In the world of hardware, people have utilized well-established development standards, templates, and libraries. In addition, quality has been guaranteed by clear reviews in the development process.

In contrast, developers seem to search for a place between engineering and authoring in the software world. Authoring is like a novelist’s work for a story. Just like 100 novelists can write 100 different novels based on the same topic, 100 software engineers can create 100 different kinds of software codes for one required specification.

This method may be apt for software for computer games. For example, a genius engineer might appear and create an outstanding game that no one could think of.

However, software for medical devices has a different story. A software code controls the medical device’s operation and generates information and images displayed on the monitor. This affects the examination and diagnosis and the patient's health directly. Thus, engineers should install high-quality software accurately because of such a significant role.

Then, what can we do? Computer tools fix the grammar, but there is no way to tie the programming of the 100 software engineers uniformly. It can be frustrating but pursuing “process engineering” is the best option here. To do so, a medical device software should follow the process based on the software lifecycle stipulated in IEC62304. The development and maintenance of global software standards are particularly important.

Software development has made remarkable progress. People use not only Waterfall but Agile in development methodologies. In addition, as deep learning AI has been commercialized, the software development environment went through a sea change. It is not an exaggeration to call this “a paradigm shift.” Software standardization is becoming ever more important with such large and numerous changes.

So far, I have explained software’s characteristics in engineering. Next, let’s talk about the relationship between medical device software and the real world.

As I mentioned earlier, software engineering started from 8-bit and 16-bit microprocessors and advanced to the commercialization of 32-bit and 64-bit processors and innovations such as architecture and software development. The advancement of engineering, including networking, is a history of the medical community and the overall industry. People have applied those achievements to medical devices in the medical device sector. Applications contain medically professional knowledge and experience, but their software or IT platforms are identical to or part of those used in the real world.

Recently, the importance of cyber security has grown. From this perspective, medical devices or medical information systems are not special. They are a component of the real world. Some say healthcare professionals use medical devices, so they should be treated exceptionally. Others say people do not have to worry about security because medical networks have blocked internet access.

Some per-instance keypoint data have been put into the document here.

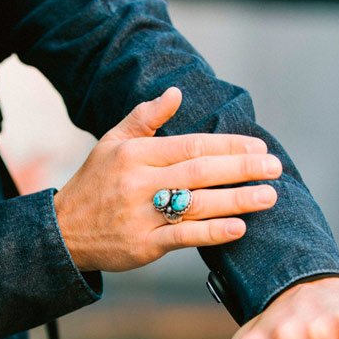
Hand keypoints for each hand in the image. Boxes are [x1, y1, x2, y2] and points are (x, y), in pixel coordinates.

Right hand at [53, 87, 282, 271]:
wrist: (63, 232)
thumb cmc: (94, 183)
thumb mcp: (111, 143)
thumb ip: (144, 117)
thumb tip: (176, 93)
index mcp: (135, 154)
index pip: (191, 145)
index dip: (228, 145)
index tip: (258, 146)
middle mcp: (139, 183)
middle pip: (200, 172)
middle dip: (242, 168)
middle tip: (275, 167)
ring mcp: (141, 216)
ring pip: (197, 204)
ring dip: (237, 200)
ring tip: (268, 196)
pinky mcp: (143, 245)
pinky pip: (183, 238)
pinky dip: (212, 232)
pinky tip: (239, 227)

However, those arguments have no standing in this era because the entire world is connected on a network through the concept of the Internet of Things.

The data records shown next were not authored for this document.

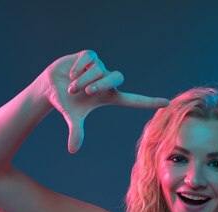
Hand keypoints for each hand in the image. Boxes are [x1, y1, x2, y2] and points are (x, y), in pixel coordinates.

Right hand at [39, 50, 169, 152]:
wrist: (51, 86)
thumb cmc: (66, 102)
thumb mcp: (72, 117)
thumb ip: (76, 132)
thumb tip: (72, 150)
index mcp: (110, 97)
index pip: (134, 100)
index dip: (149, 102)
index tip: (167, 103)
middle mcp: (108, 81)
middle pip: (116, 78)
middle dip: (99, 84)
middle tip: (84, 91)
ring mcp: (100, 67)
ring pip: (98, 69)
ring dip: (82, 79)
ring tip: (71, 86)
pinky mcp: (90, 56)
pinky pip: (89, 58)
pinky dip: (79, 67)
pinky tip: (71, 73)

Rather, medical information is highly vulnerable to cyber-attack because it contains confidentiality and handles high-valued information. In reality, some people without sufficient knowledge or experience maintain health information systems to enhance cyber security.

As part of the medical device industry, we are responsible for preparing guidelines for cyber security in cooperation with administrative and related institutions, accumulating knowledge, and sharing it with the entire medical community. In this regard, DITAA plans to closely work with each nation’s medical device industry group, including Korea Medical Devices Industry Association (KMDIA), to push for these tasks.

In this column that celebrates Korea’s 15th Medical Device Day, I wrote on the standardization of medical device software and the importance of guideline maintenance. I hope this could help KMDIA’s activities for medical device software.

Profile of DITTA Chair Masaaki Ohtsuka:

After starting a career as a software engineer for digital X-ray systems, Ohtsuka accumulated experience in project management and planning. From 2010 to 2014, he was the head of Global PACS development in the U.S. Since October 2020, he has served as the Secretary-General of the Japan Medical Imaging and Radiological Systems Industries Association (JIRA).